EXTRAIT DU DOCUMENT:
.....
Accueillant partiellement un recours en responsabilité non contractuelle formé par M. Montanari, ancien agent national détaché auprès de la mission de politique de sécurité et de défense commune de l’Union européenne au Niger (ci-après la « Mission »), le Tribunal se prononce, pour la première fois, sur l’imputabilité à cette Mission des agissements de son commandant d’opération civile (COC), qui est hiérarchiquement rattaché au Service européen d’action extérieure (SEAE).

En avril 2015, le requérant a été détaché par le gouvernement italien auprès de la Mission en qualité de conseiller politique.

En mars 2017, il a introduit une première plainte pour harcèlement contre le responsable de la presse et de l’information publique de la Mission, puis une seconde plainte contre ce dernier ainsi que contre le chef de la Mission, pour comportement déloyal envers l’autorité de la Mission et négligence grave mettant en cause le devoir de sollicitude.

En juillet 2017, le requérant a demandé au COC d’ouvrir une enquête pour harcèlement contre le chef de la Mission et son adjoint. Le même jour, le chef de la Mission a adressé un avertissement au requérant pour lui avoir manqué de respect lors d’une réunion. À l’initiative du COC, un médiateur chargé d’examiner la situation sur place a rendu un rapport.
.....
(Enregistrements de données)
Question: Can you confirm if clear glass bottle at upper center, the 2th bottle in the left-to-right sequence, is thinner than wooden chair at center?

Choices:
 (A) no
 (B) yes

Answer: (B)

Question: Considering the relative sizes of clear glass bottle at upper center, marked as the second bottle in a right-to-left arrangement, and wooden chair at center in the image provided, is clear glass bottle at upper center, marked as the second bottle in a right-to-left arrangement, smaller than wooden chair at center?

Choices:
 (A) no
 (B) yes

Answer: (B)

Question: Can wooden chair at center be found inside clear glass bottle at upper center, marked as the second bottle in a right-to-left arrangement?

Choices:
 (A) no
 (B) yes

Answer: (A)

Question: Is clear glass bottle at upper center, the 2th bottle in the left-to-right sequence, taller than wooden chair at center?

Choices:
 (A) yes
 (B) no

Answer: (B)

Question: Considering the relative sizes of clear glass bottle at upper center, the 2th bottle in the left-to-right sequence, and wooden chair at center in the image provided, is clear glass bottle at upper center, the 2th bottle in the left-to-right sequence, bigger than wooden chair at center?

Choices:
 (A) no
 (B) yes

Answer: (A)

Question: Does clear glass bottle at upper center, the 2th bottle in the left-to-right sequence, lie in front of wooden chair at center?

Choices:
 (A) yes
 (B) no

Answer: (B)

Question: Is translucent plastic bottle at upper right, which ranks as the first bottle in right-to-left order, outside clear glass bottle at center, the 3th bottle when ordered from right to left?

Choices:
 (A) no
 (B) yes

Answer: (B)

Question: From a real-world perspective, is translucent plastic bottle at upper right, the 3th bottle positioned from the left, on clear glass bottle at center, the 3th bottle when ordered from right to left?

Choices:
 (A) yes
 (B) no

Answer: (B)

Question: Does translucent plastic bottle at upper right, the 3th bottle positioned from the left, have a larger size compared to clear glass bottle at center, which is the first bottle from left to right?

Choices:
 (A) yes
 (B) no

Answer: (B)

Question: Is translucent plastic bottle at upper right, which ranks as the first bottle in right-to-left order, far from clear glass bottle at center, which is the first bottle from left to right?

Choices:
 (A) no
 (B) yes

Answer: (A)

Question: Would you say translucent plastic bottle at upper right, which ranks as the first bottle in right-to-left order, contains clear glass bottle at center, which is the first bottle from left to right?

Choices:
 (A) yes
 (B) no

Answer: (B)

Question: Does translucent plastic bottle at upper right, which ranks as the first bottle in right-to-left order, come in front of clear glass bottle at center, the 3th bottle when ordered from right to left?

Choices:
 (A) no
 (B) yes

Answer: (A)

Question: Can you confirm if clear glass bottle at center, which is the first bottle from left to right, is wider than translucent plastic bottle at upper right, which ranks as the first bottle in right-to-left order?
.....
CONSIGNE 1:
Répondez aux questions suivantes à partir de l'extrait sur l'affaire Montanari.
(a) À quel service le commandant d'opération civile est-il hiérarchiquement rattaché ?
(b) En quelle qualité le requérant a-t-il été détaché auprès de la Mission en avril 2015 ?
(c) Contre qui la première plainte pour harcèlement de mars 2017 était-elle dirigée ?
CONSIGNE 2: Relevez toutes les dates, exprimées en mois et année, qui figurent dans l'extrait sur l'affaire Montanari.
CONSIGNE 3: Poursuivez l'extrait sur l'affaire Montanari à partir de sa dernière phrase.

RÉPONSE 1:
(a) Il est rattaché au Service européen d'action extérieure (SEAE).
(b) Il a été détaché en qualité de conseiller politique.
(c) Elle visait le responsable de la presse et de l'information publique de la Mission.

RÉPONSE 2:
- avril 2015
- mars 2017
- juillet 2017

RÉPONSE 3:
En novembre 2017, le chef de la Mission a rejeté la demande du requérant tendant à la régularisation d’une absence injustifiée et lui a adressé un second avertissement. Le requérant a alors réitéré auprès du COC l’ouverture d’une enquête pour des faits de harcèlement de la part du chef de la Mission et de son adjoint.

Par une décision du 10 avril 2018, le COC a définitivement rejeté la demande d’ouverture d’une enquête administrative présentée par le requérant.

Dans ce contexte, le requérant a saisi le Tribunal, d’une part, d’un recours en annulation de la décision de la Mission rejetant sa demande indemnitaire en réparation des préjudices matériels, physiques et moraux qui auraient résulté de faits de harcèlement moral et de violations du droit à une bonne administration et du devoir de sollicitude et, d’autre part, d’un recours en indemnité.

Appréciation du Tribunal

À titre liminaire, concernant sa compétence, le Tribunal rappelle que, par la décision 2012/392 ( 1 ), la Mission a été créée pour soutenir le renforcement des capacités des intervenants nigériens en matière de sécurité en vue de lutter contre le terrorisme et la criminalité organisée. Son personnel est essentiellement composé d’agents détachés par les États membres, les institutions de l’Union et le Service européen pour l’action extérieure (SEAE) ( 2 ). Certes, l’article 7, paragraphe 2, de la décision 2012/392 prévoit qu’il appartient à l’État membre, à l’institution de l’Union ou au SEAE, respectivement, de répondre à toute plainte liée au détachement et d’intenter toute action contre l’agent concerné.

Toutefois, premièrement, ainsi qu’il ressort de la jurisprudence rendue à propos de dispositions régissant l’activité d’autres missions relevant de la politique étrangère et de sécurité commune et rédigées dans des termes analogues à ceux de la décision 2012/392, les agents détachés par les États membres et ceux détachés par les institutions de l’Union étant soumis aux mêmes règles en ce qui concerne l’exercice de leurs fonctions sur le théâtre des opérations, le juge de l’Union est compétent pour contrôler la légalité des actes de gestion du personnel relatifs à des agents détachés par les États membres ayant pour objet de répondre aux besoins de ces missions sur le théâtre des opérations.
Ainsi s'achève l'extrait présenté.